自己写一个PRISMA 让两张图片融合起来

原文：http://blog.askfermi.me/2016/09/27/diy-prisma/

大约2个月前的一天，一款叫做PRISMA的应用突然刷爆了朋友圈，后来还出现了叫做Ostagram之类的更丰富的应用，它可以让一张照片变成世界名画的风格。实话说，这款app突然火起来还是很让我惊讶的，因为之前也恰好看到了相关的论文，和一个开源的实现。而且在6月的《互联网编程》的课上还有一位同学实现了出来。今天，我们就来一起来实现一个高级版的PRISMA，不仅仅是世界名画，任意两幅图片，我们都能将它们融合在一起。

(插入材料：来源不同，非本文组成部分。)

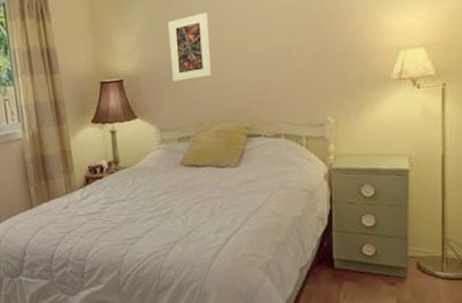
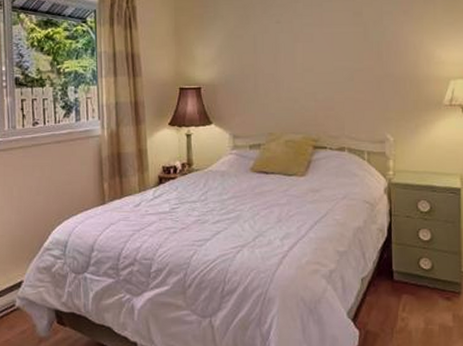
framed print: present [168,13,212,82] -> none [245,33,283,92]

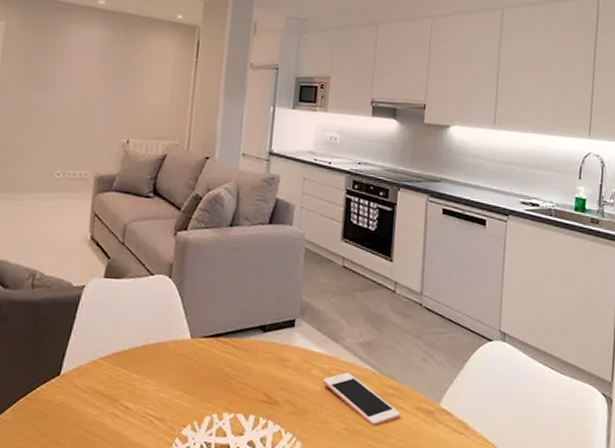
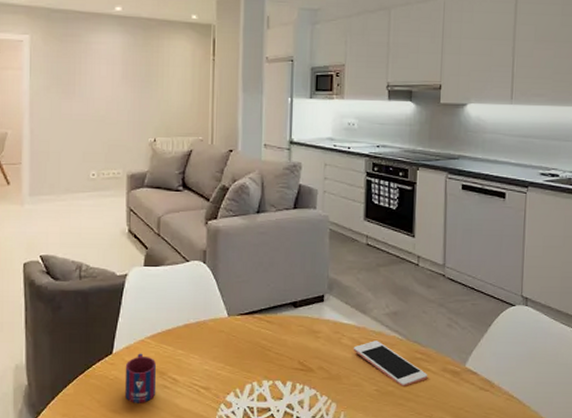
mug: none [69,375,108,434] -> present [124,353,157,403]

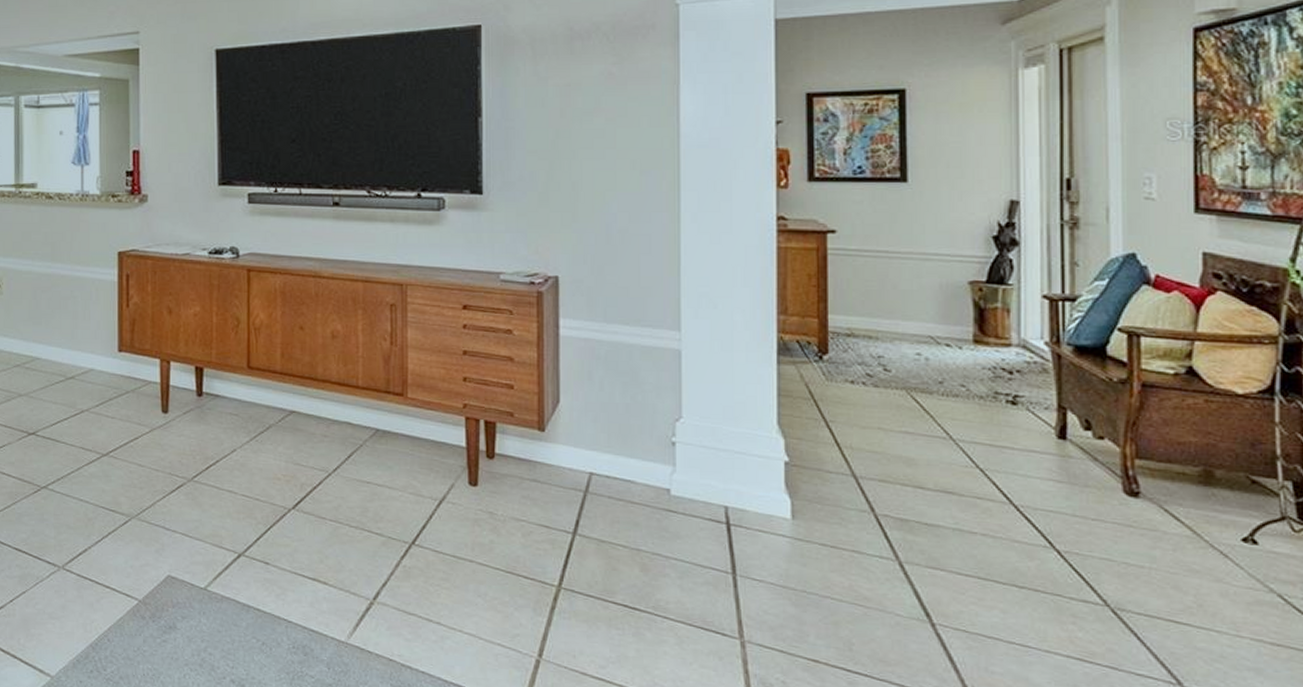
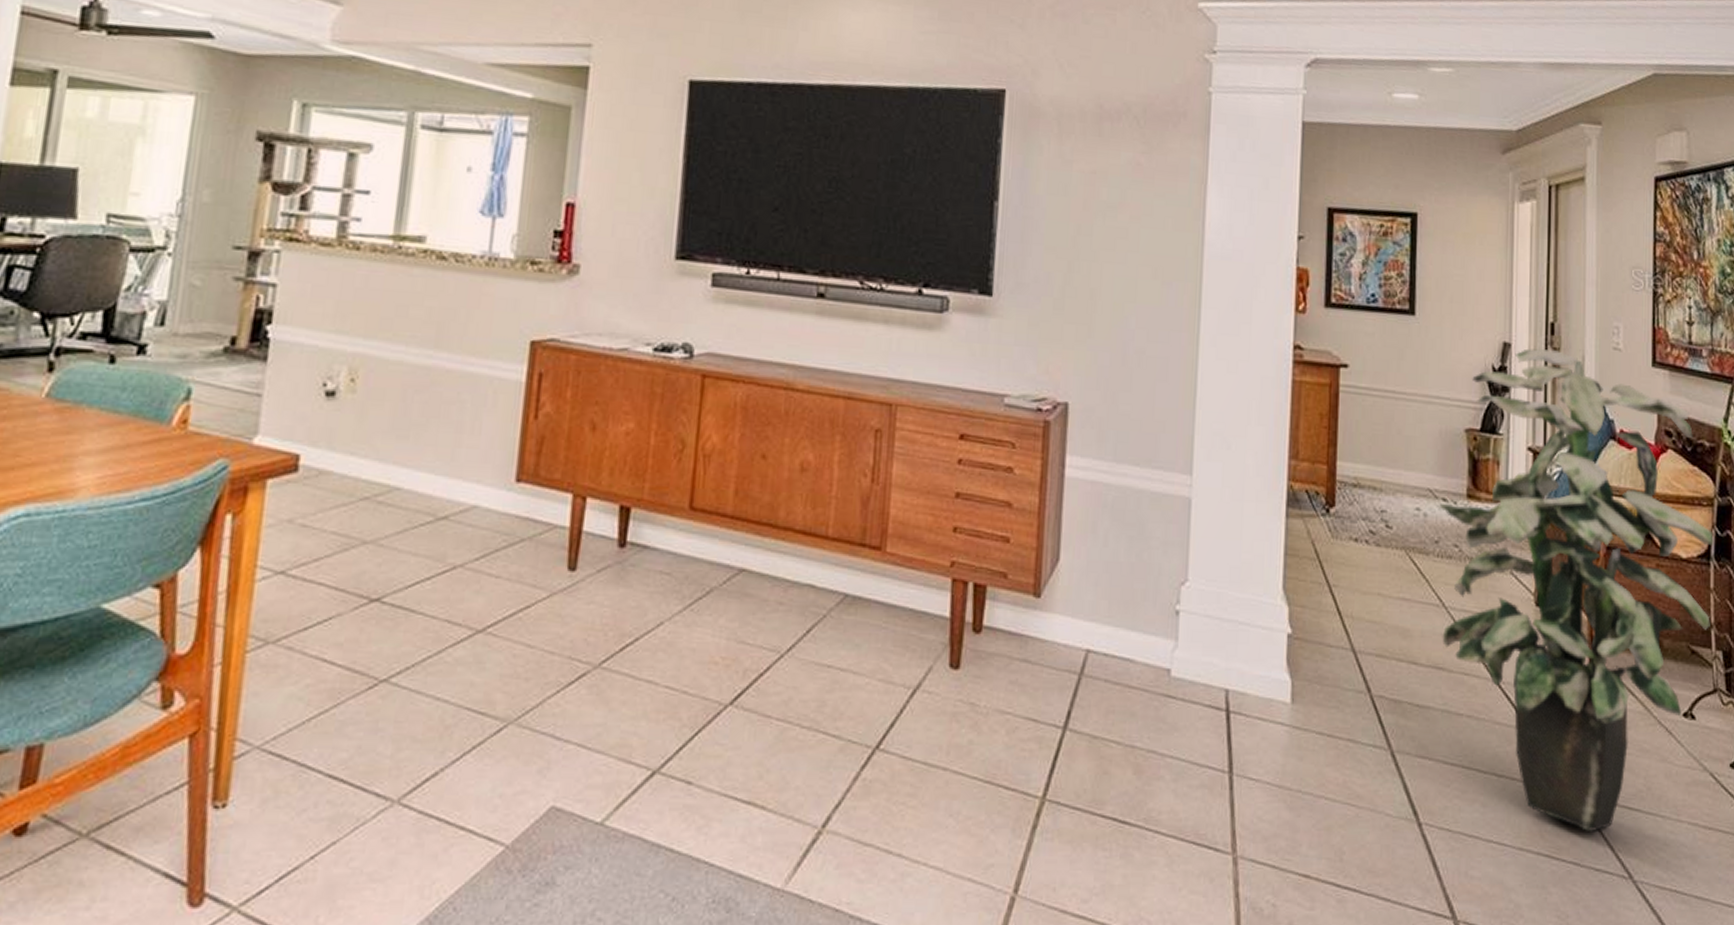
indoor plant: none [940,203,1279,641] -> present [1437,348,1714,831]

由于这不是一篇太学术意义上的科普文章，因此本文中会介绍相关的论文，和一些开源的项目，并利用这个开源的项目来实现一个简单的类PRISMA应用。算是一篇踏坑纪实。这篇文章将只会实现后台的一部分。

原理

PRISMA工作在一种叫做卷积神经网络的理论之上，论文可以按此：A Neural Algorithm of Artistic Style，我们的这个项目根据的是这篇论文在torch上的一个实现，作者也将其开源在了Github上了：Neural Style。我们将其安装在我们的系统上，在做一些简单的操作就可以完成类似PRISMA的操作了。

硬件配置

PRISMA所用的卷积神经网络(CNN)通常都对计算机的性能有着较高的要求，在科研和工业环境中，通常需要使用较高配置的显卡来进行基于CUDA的运算才可以在较快的时间内完成。Neural Style的作者也提供了对CUDA的支持，因此有一块较好的显卡是比较推荐的配置。

根据测试，大约需要6~8G的内存，才可以较好地在CPU模式下运行Neural Style。

强烈不建议在小内存的主机上运行这一程序。

安装

Neural Style的作者提供了安装文档，然而，还是会经常遇到一些问题。推荐的安装流程如下（以Ubuntu为例）：

升级GCC

GCC 5是必备的组件之一。最初我使用gcc 4.8和gcc 4.9都失败了，这是特别坑的一点，只有使用gcc 5以上的版本才可以正常编译。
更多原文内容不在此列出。